Considering the protocol of your application has built in methods for announcing the length of the payload, your requirement is met by the streambuf::sgetn(char_type*, streamsize) method, for a properly specialized implementation of the virtual protected xsgetn method. [snip]
So you get operator semantics for free. :-) And perhaps even a putback area, if there's one provided by this particular streambuf implementation.
Sounds interesting, but I don't see how this can work well with nonblocking sockets. You have to store how much bytes have already been read/sent somewhere. [snip]

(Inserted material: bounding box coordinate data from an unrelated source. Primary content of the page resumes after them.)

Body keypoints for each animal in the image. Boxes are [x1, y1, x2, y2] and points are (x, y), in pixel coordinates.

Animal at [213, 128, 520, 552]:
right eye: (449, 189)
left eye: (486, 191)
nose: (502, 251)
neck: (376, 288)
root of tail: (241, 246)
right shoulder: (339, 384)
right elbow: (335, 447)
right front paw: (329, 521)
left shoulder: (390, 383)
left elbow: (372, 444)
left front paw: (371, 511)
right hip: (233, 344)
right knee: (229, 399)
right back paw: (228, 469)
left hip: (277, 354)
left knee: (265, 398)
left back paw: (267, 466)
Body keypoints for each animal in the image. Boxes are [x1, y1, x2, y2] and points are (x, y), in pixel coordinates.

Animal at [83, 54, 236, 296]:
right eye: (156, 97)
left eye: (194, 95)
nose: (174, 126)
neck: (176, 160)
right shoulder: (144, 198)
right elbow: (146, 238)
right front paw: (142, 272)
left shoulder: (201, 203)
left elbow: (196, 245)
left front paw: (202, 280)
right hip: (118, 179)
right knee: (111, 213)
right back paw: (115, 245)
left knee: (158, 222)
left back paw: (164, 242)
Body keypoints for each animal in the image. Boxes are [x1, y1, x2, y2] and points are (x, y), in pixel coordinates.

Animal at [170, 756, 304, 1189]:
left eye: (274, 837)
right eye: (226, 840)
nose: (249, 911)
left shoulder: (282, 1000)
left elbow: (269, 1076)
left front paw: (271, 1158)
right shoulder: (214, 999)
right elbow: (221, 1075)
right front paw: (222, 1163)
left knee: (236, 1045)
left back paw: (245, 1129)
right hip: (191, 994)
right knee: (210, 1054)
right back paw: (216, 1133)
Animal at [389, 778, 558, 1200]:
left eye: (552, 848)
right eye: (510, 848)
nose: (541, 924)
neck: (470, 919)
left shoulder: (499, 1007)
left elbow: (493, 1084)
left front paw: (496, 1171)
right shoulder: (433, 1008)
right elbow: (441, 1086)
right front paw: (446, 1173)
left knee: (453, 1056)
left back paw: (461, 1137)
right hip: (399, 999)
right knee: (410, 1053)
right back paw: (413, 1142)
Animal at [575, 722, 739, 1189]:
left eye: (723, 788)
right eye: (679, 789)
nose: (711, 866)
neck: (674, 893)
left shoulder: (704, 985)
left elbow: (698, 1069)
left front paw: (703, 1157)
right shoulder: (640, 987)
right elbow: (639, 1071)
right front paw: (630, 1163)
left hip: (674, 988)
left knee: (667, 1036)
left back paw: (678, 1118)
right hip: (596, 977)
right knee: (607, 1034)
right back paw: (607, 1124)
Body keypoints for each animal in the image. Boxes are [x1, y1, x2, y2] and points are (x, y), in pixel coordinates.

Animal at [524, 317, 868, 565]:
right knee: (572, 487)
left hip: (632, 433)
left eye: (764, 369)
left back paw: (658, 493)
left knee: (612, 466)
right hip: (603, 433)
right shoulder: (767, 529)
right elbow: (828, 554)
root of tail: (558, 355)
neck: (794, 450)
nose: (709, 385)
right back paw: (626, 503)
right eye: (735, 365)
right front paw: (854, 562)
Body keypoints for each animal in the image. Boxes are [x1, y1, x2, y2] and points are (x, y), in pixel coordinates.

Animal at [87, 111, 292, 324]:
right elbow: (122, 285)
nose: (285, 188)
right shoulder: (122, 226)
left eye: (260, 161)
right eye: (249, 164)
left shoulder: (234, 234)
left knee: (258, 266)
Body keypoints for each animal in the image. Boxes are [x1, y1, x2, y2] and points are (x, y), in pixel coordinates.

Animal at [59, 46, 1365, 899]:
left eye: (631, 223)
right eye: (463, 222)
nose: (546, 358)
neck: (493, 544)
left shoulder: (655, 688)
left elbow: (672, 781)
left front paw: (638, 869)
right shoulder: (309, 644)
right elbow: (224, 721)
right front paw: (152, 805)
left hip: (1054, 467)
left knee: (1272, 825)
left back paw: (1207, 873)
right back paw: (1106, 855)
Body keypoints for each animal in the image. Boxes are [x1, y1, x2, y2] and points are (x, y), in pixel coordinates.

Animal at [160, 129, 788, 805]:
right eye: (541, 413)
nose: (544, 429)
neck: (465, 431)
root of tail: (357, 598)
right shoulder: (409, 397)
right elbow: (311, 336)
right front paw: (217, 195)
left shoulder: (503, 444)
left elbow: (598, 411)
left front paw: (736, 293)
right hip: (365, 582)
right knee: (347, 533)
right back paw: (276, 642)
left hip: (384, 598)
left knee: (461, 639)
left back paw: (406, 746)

There is really interesting material here. There is also other stuff that I feel obliged to comment on :-) 1. Some of the contortions suggested to effectively read messages off an iostream socket are not specific to the fundamental network/socket goals, i..e they are just difficulties associated with iostream-ing. 2. Some of those same contortions are in response to the different media (not sure if thats the best term) that the stream is running over, i.e. a network transport. This is more ammunition for anyone trying to shoot the sync-iostream-model-over-sockets down. Or at least suggest that the model is a constraint to those wrtiing iostream-based network apps. 3. Lastly, some of the observations (while excellent) seem a bit "macro" when a wider view might lead to different thinking. What I am trying to suggest here is that the time spent in vector<>::resize is truly surprising but its also very low-level. having been through 4 recent refactorings of a network framework, I have been surprised at the gains made in other areas by conceding say, byte-level processing, in another area. To make more of a case around the last point, consider the packetizing, parsing and copying thats recently been discussed. This has been related to the successful recognition of a message on the stream. Is it acknowldeged that a message is an arbitrarily complex data object? By the time an application is making use of the "fields" within a message thats probably a reasonable assumption. So at some point these fields must be "broken out" of the message. Or parsed. Or marshalled. Or serialized. Is the low-level packet (with the length) header and body) being scanned again? What copying is being done? This seems like multi-pass to me. To get to the point; I am currently reading blocks off network connections and presenting them to byte-by-byte lexer/parser routines. These form the structured network messages directly, i.e. fields are already plucked out. So which is better? Direct byte-by-byte conversion to structured network message or multi-pass? Cheers.